Classical statistics was developed for when the number of variables being estimated is fixed. But in genetic regulatory systems, the number of variables being estimated tends to grow with the amount of data. Inference in this high-dimensional regime can confuse real patterns with noise—a breakdown known as overfitting. The field of statistical physics can be used fruitfully here, by predicting the degree of uncertainty in the dangerous overfitting regime. Crucially, this provides a means to discriminate between the reliable and spurious inference. To reconstruct directionality, techniques from the emerging field of causal inference will also play a role.

Cell regulatory networks and neural networks

Bit Bio has successfully rewired cells by switching on a handful of carefully selected transcription factors. If one writes down the equations governing the entire system of transcription factors, they turn out to be curiously similar to the equations describing interactions between neurons in the brain. In this analogy, stable neuron firing patterns are the equivalent of stable cell types. And we have in recent decades learned a lot about how to “reprogram” brain models by the clever modification of local variables. Adapting this mathematical insight to transcription, and combining it with Bit Bio’s experimental innovations, will offer a strategic head start in the quest to reprogram cells.

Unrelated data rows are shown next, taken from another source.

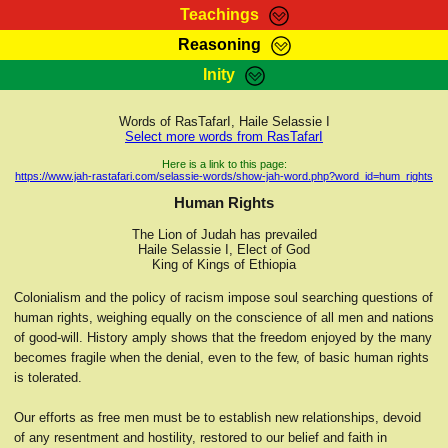
Teachings
Reasoning
RasTafarI Teachings
Inity
HomePage
Marcus Teachings
Sign-In
Words of RasTafarI, Haile Selassie I
RasTafarI Forum
Select more words from RasTafarI
Bible Search
Jah Children Shop
Here is a link to this page:
https://www.jah-rastafari.com/selassie-words/show-jah-word.php?word_id=hum_rights
Itations
Kebra Negast
Human Rights
Support Elders
Contact
The Lion of Judah has prevailed
Haile Selassie I, Elect of God
King of Kings of Ethiopia
Colonialism and the policy of racism impose soul searching questions of
human rights, weighing equally on the conscience of all men and nations
of good-will. History amply shows that the freedom enjoyed by the many
becomes fragile when the denial, even to the few, of basic human rights
is tolerated.
Our efforts as free men must be to establish new relationships, devoid
of any resentment and hostility, restored to our belief and faith in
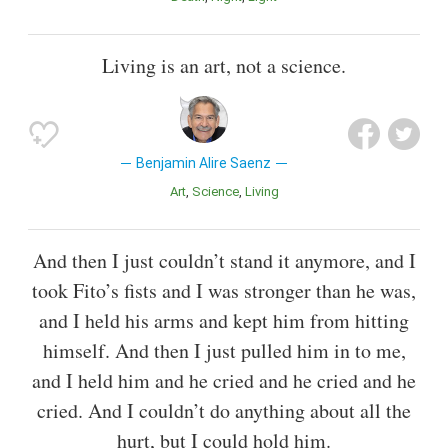
Living is an art, not a science.
Benjamin Alire Saenz
Art
Science
Living
And then I just couldn’t stand it anymore, and I
took Fito’s fists and I was stronger than he was,
and I held his arms and kept him from hitting
himself. And then I just pulled him in to me,
and I held him and he cried and he cried and he
cried. And I couldn’t do anything about all the
hurt, but I could hold him.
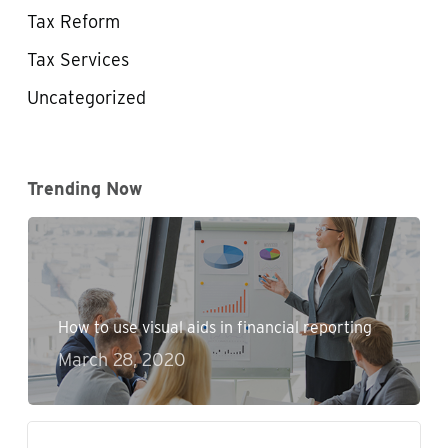
Tax Reform
Tax Services
Uncategorized
Trending Now
How to use visual aids in financial reporting
March 28, 2020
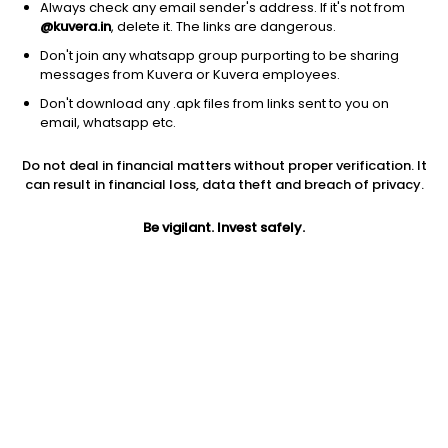
Always check any email sender's address. If it's not from
@kuvera.in
, delete it. The links are dangerous.
Don't join any whatsapp group purporting to be sharing
messages from Kuvera or Kuvera employees.
Don't download any .apk files from links sent to you on
1Y
1M
6M
3Y
5Y
email, whatsapp etc.
Do not deal in financial matters without proper verification. It
AUM
TER
Risk
Rating
can result in financial loss, data theft and breach of privacy.
286 Cr
0.18%
Moderate Risk
Be vigilant. Invest safely.
Jini insights
No insights found for this fund
Compare with other fund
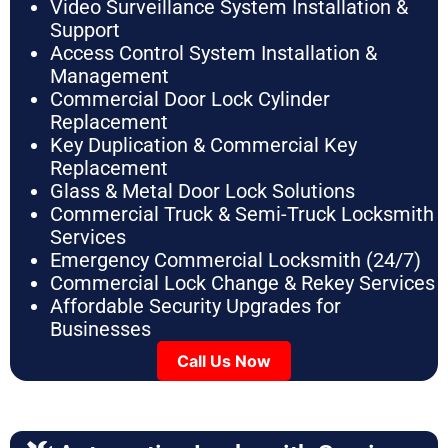
Video Surveillance System Installation &
Support
Access Control System Installation &
Management
Commercial Door Lock Cylinder
Replacement
Key Duplication & Commercial Key
Replacement
Glass & Metal Door Lock Solutions
Commercial Truck & Semi-Truck Locksmith
Services
Emergency Commercial Locksmith (24/7)
Commercial Lock Change & Rekey Services
Affordable Security Upgrades for
Businesses
Call Us Now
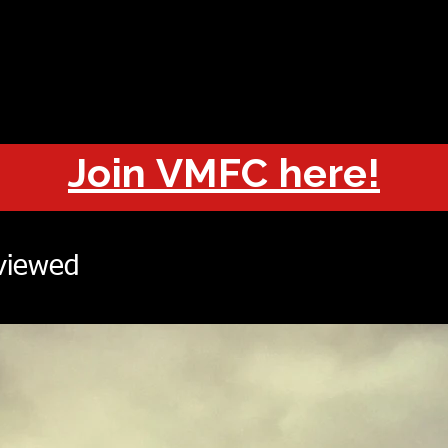
OUT
CHAMPIONS
JOIN
HISTORY
FIXTURES
RESUL
Join VMFC here!
viewed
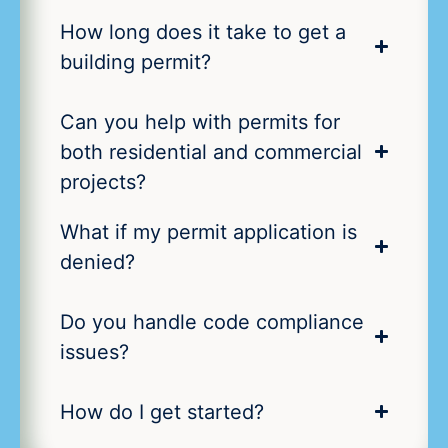
How long does it take to get a
building permit?
Can you help with permits for
both residential and commercial
projects?
What if my permit application is
denied?
Do you handle code compliance
issues?
How do I get started?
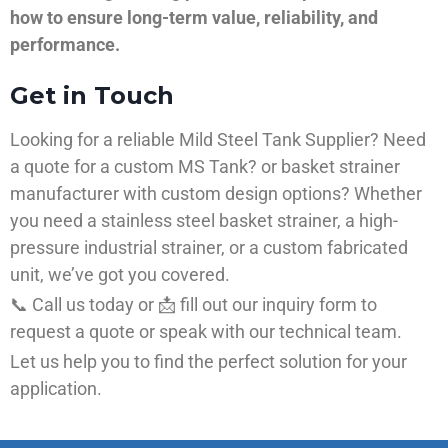
how to ensure long-term value, reliability, and
performance.
Get in Touch
Looking for a reliable Mild Steel Tank Supplier? Need
a quote for a custom MS Tank? or basket strainer
manufacturer with custom design options? Whether
you need a stainless steel basket strainer, a high-
pressure industrial strainer, or a custom fabricated
unit, we’ve got you covered.
📞 Call us today or 📩 fill out our inquiry form to
request a quote or speak with our technical team.
Let us help you to find the perfect solution for your
application.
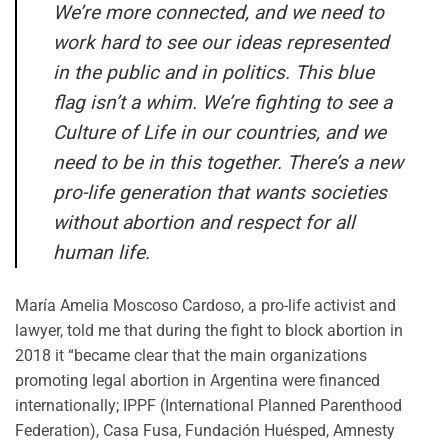
We’re more connected, and we need to
work hard to see our ideas represented
in the public and in politics. This blue
flag isn’t a whim. We’re fighting to see a
Culture of Life in our countries, and we
need to be in this together. There’s a new
pro-life generation that wants societies
without abortion and respect for all
human life.
María Amelia Moscoso Cardoso, a pro-life activist and
lawyer, told me that during the fight to block abortion in
2018 it “became clear that the main organizations
promoting legal abortion in Argentina were financed
internationally; IPPF (International Planned Parenthood
Federation), Casa Fusa, Fundación Huésped, Amnesty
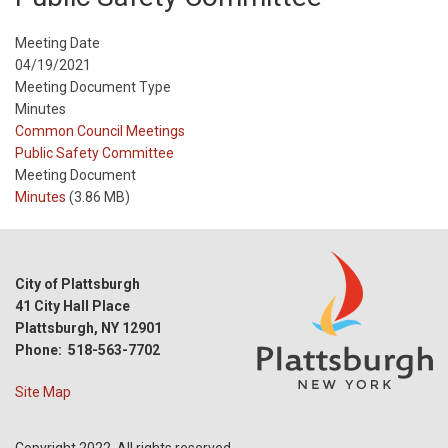
Meeting Date
04/19/2021
Meeting Document Type
Minutes
Meeting
Common Council Meetings
Type
Meeting
Public Safety Committee
Type
Meeting Document
Reference
Minutes
(3.86 MB)
City of Plattsburgh
41 City Hall Place
Plattsburgh, NY 12901
Phone: 518-563-7702
Site Map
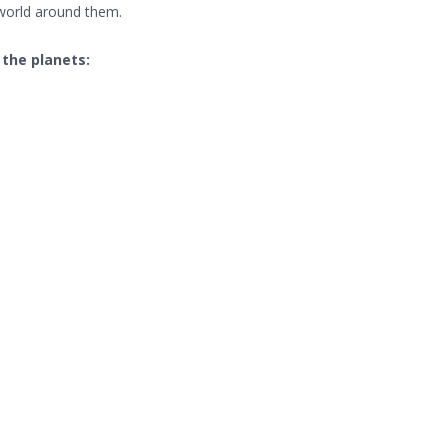
 world around them.
the planets:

Cell subroutines and combinatorial innovation

There is mounting evidence that cells possess interoperable subroutines that can be combined to perform a variety of tasks. Combining modular subroutines in different ways is a powerful shortcut for realizing new functionality fast. For an analogy, think of a library of actual software modules. These are not self-contained pieces of code; rather, each module calls on other modules to perform its task. So new subroutines both call on, and can be called upon by, other subroutines. Dynamics in these expanding spaces are path-dependent and defy traditional notions of equilibrium. Tractable models of combinatorial innovation will help unravel the architecture of genetic regulatory networks in the cell and suggest mechanisms for disrupting pathological behaviours.